Two seemingly separate headlines tell the same story. In Germany, the European Investment Bank has just extended €220 million of financing to distribution operator WEMAG, covering over a third of a four‑year programme and helping to deliver €1.2 billion of grid upgrades by 2033 in Mecklenburg‑Vorpommern. The purpose is prosaic but pivotal: thicker cables, new substations and digital controls so the network can absorb PV, EV charging and heat pumps without falling over. Across the continent, meanwhile, renewables developers are grappling with the economics of negative pricing and curtailment, as gigawatts of ready‑to‑build capacity sit in interconnection queues and projects that do connect can’t run when the system is saturated.

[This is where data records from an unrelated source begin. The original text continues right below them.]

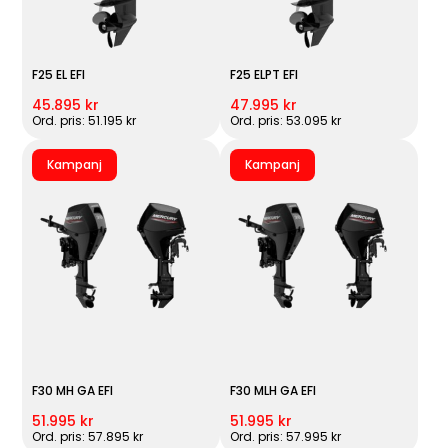
F25 EL EFI
F25 ELPT EFI
45.895 kr
47.995 kr
Ord. pris: 51.195 kr
Ord. pris: 53.095 kr
Kampanj
Kampanj
F30 MH GA EFI
F30 MLH GA EFI
51.995 kr
51.995 kr
Ord. pris: 57.895 kr
Ord. pris: 57.995 kr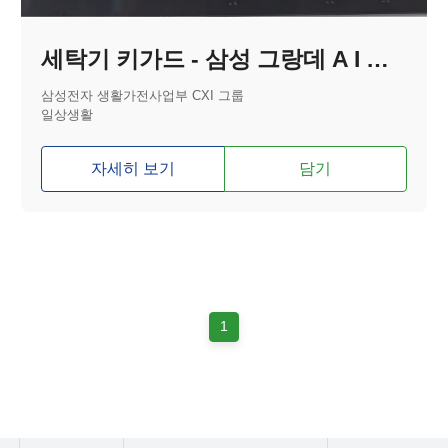
세탁기 키가드 - 삼성 그랑데 A I 분리형
삼성전자 생활가전사업부 CXI 그룹
일상생활
자세히 보기
담기
1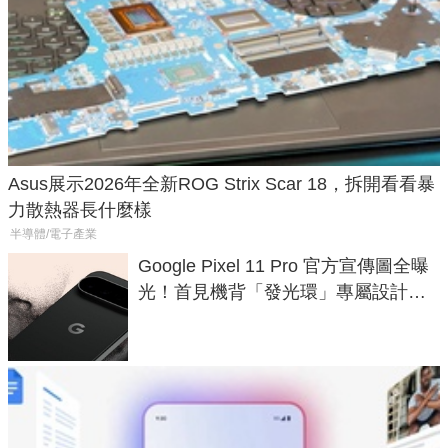
Asus展示2026年全新ROG Strix Scar 18，拆開看看暴
力散熱器長什麼樣
半導體/電子產業
Google Pixel 11 Pro 官方宣傳圖全曝
光！首見機背「發光環」專屬設計、
120 倍變焦挑戰攝影極限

What unites these stories is a simple truth: the next phase of the energy transition is physical. Digital flexibility and markets matter, but they are not a substitute for the wires, transformers and rights‑of‑way needed to move clean power from where it’s generated to where it’s consumed. Under credible net zero pathways, the total length of global grids must expand by more than 50% by 2050, requiring approximately $22.5 trillion of cumulative investment. The spending pivot has begun. BloombergNEF estimates that global grid investment will top $470 billion in 2025, up 16% year‑on‑year and equivalent to roughly one‑fifth of the $2.3 trillion invested across the energy transition last year. That’s encouraging – but not yet enough to clear backlogs or prevent connection delays for both generation and large new loads such as data centres.

Why the urgency? Because installed capacity is no longer the binding constraint – operating capacity is. Over the past decade, European solar, onshore and offshore wind capacity has grown by 150%, yet the pipes and substations that must carry those electrons haven’t kept pace. In practice, this manifests as three compounding frictions:

  • Permitting gaps and legal time limits that aren’t met.

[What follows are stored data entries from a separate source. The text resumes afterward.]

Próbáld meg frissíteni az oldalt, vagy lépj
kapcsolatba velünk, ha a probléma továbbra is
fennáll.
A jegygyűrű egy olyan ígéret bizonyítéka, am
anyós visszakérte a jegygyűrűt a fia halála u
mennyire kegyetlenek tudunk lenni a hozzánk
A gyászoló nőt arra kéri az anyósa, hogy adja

    The EU’s revised Renewable Energy Directive and emergency measures aim to compress permit timelines (with a two‑year cap for many projects), but implementation is uneven; in several markets, permitting still stretches 4 to 10 years.

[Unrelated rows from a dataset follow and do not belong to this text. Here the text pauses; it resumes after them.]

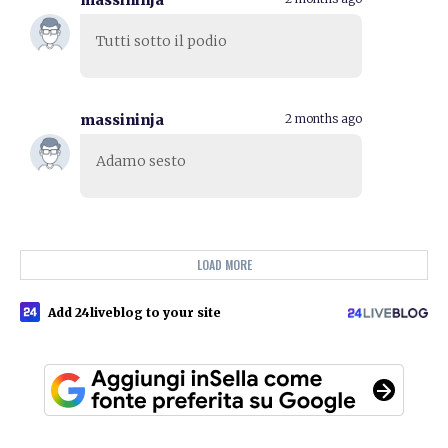
massininja
Tutti sotto il podio
massininja
2 months ago
Adamo sesto
LOAD MORE
Add 24liveblog to your site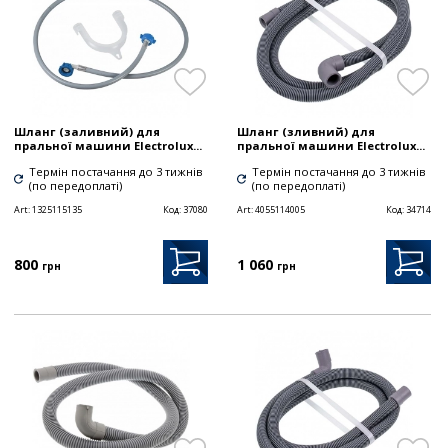
Шланг (заливний) для
Шланг (зливний) для
пральної машини Electrolux...
пральної машини Electrolux...
Термін постачання до 3 тижнів
Термін постачання до 3 тижнів
(по передоплаті)
(по передоплаті)
Art:
1325115135
Код:
37080
Art:
4055114005
Код:
34714
800
1 060
грн
грн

  • Connection queues that dwarf annual build‑out.

    More than 1TW of renewables in Europe is awaiting grid connection; Italy alone accounts for 370GW of that pipeline, underscoring the mismatch between siting ambitions and grid readiness.

  • Curtailment and negative prices that erode profitability.
    Technical curtailment exceeded 10TWh across Europe in 2024 and is expected to double by 2030 in key markets if bottlenecks persist. In 2025, countries including Spain, the Netherlands and Germany each logged 500+ hours of negative wholesale prices – a clear signal that system flexibility and transfer capacity are lagging behind generation.

Taken together, these frictions explain why capture prices for PV and wind diverge from headline market prices and why developers increasingly ‘self‑curtail’ when prices approach zero. The IEA is blunt: negative prices are a flexibility and infrastructure problem, not a reason to slow renewables. Without bigger, stronger, smarter grids, the transition stalls.

So, how should technology leaders respond? The pace and pattern of grid build‑out should now shape your market strategy as much as policy signals or customer demand. Digital solutions, AI optimization and flexibility platforms only create value where the physical system can actually use them – and that varies dramatically by country, and even by region. In our report, What The CEO Needs To Know: Energy Transition Investment Trends 2026-2027, we assess different world markets in terms of grid readiness and the capability of their power infrastructure to integrate and distribute renewable energy reliably. In markets where queues, curtailment and permitting bottlenecks are delaying hardware, the most successful tech players will calibrate their offerings to the real state of grid readiness: prioritizing tools that help operators maximize constrained infrastructure today, while timing more advanced capabilities to when new capacity comes online.